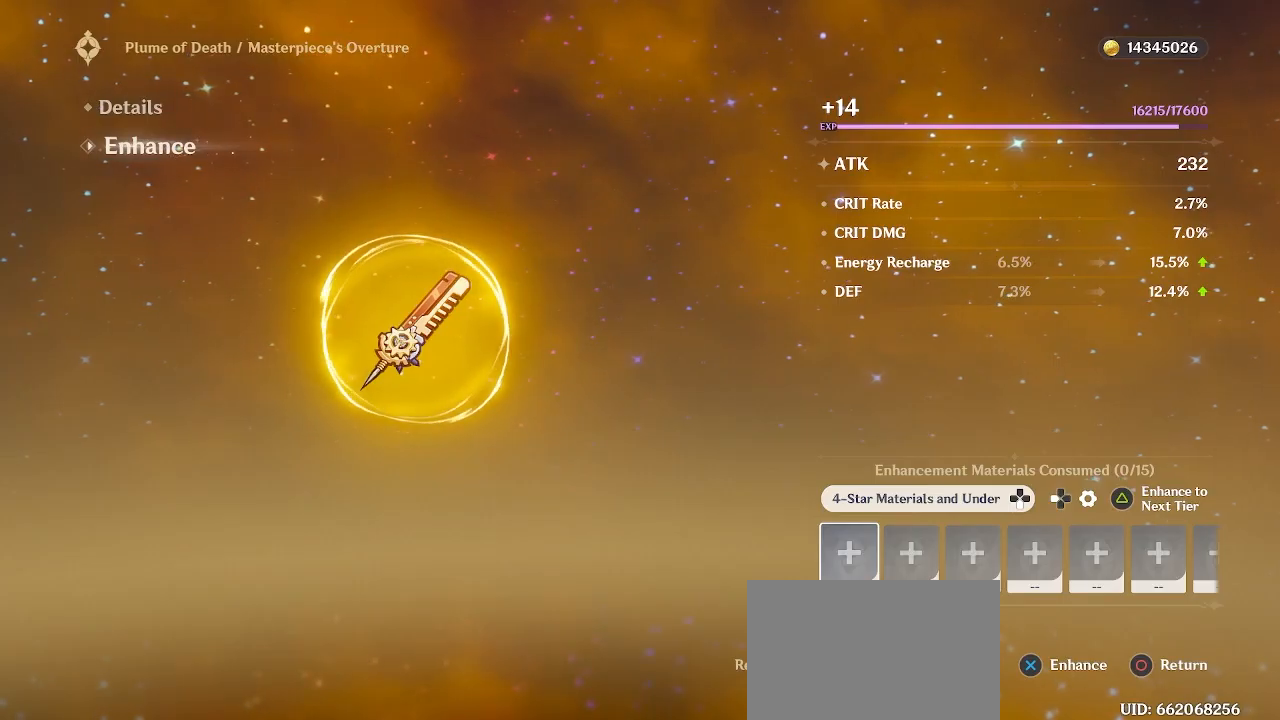
Gameplay with a controller (PlayStation layout); each line is a JSON object with the inputs held at the frame after it. "events" lists button and stick changes between this image and that frame as [ms after this image, input, new state], when the widget could be followed in between.
{"buttons": [], "left_stick": "center", "right_stick": "center", "events": [[150, "TRIANGLE", "down"], [233, "TRIANGLE", "up"]]}
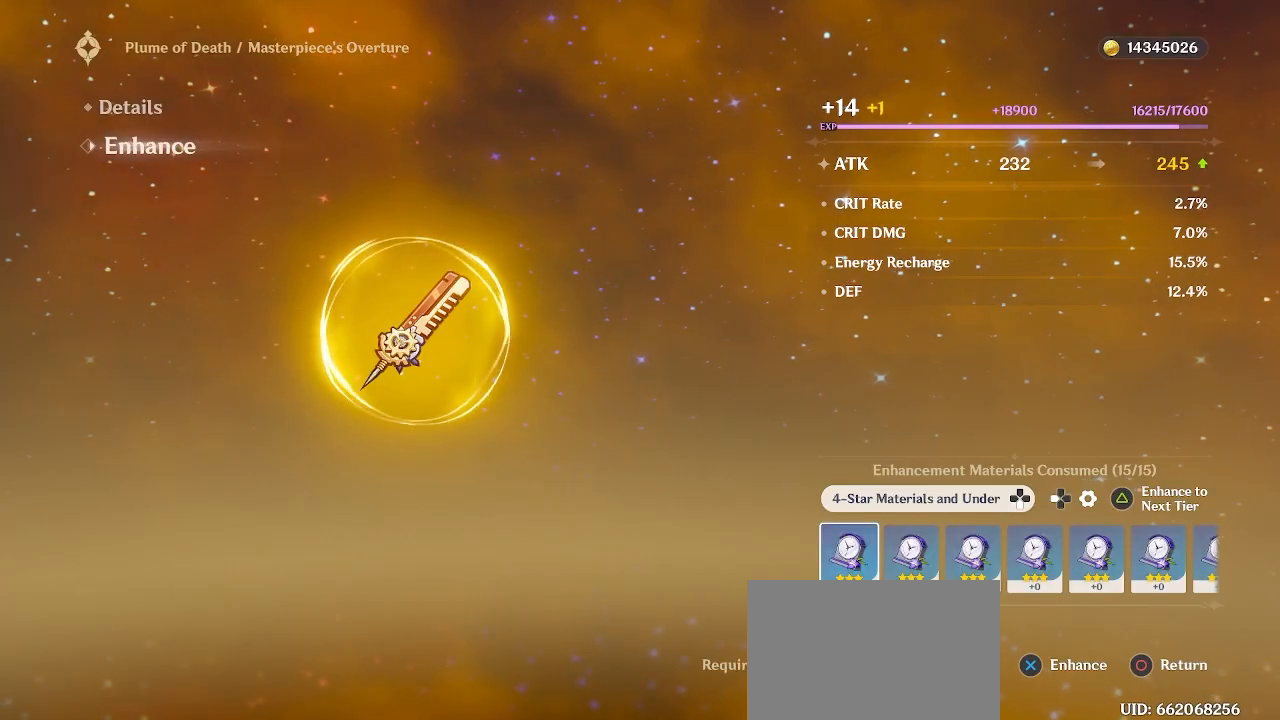
{"buttons": ["CROSS"], "left_stick": "center", "right_stick": "center", "events": [[483, "CROSS", "down"]]}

▶ **TASK INSTRUCTIONS**
Output the complete listing exactly. Pictures stay out.

▶ **TASK ANSWER**
Gameplay with a controller (PlayStation layout); each line is a JSON object with the inputs held at the frame after it. "events" lists button and stick changes between this image and that frame as [ms after this image, input, new state], when the widget could be followed in between.
{"buttons": [], "left_stick": "center", "right_stick": "center", "events": [[150, "TRIANGLE", "down"], [233, "TRIANGLE", "up"]]}
{"buttons": ["CROSS"], "left_stick": "center", "right_stick": "center", "events": [[483, "CROSS", "down"]]}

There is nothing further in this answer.